Dataset items
>>>>

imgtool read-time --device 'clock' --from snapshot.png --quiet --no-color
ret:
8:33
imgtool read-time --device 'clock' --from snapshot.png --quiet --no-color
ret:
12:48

<<<<

| What you have to do |
Update the lines above so that each "snapshot.png" reads "frame.png", keeping everything else the same.

| Exercise result |
imgtool read-time --device 'clock' --from frame.png --quiet --no-color
ret:
8:33
imgtool read-time --device 'clock' --from frame.png --quiet --no-color
ret:
12:48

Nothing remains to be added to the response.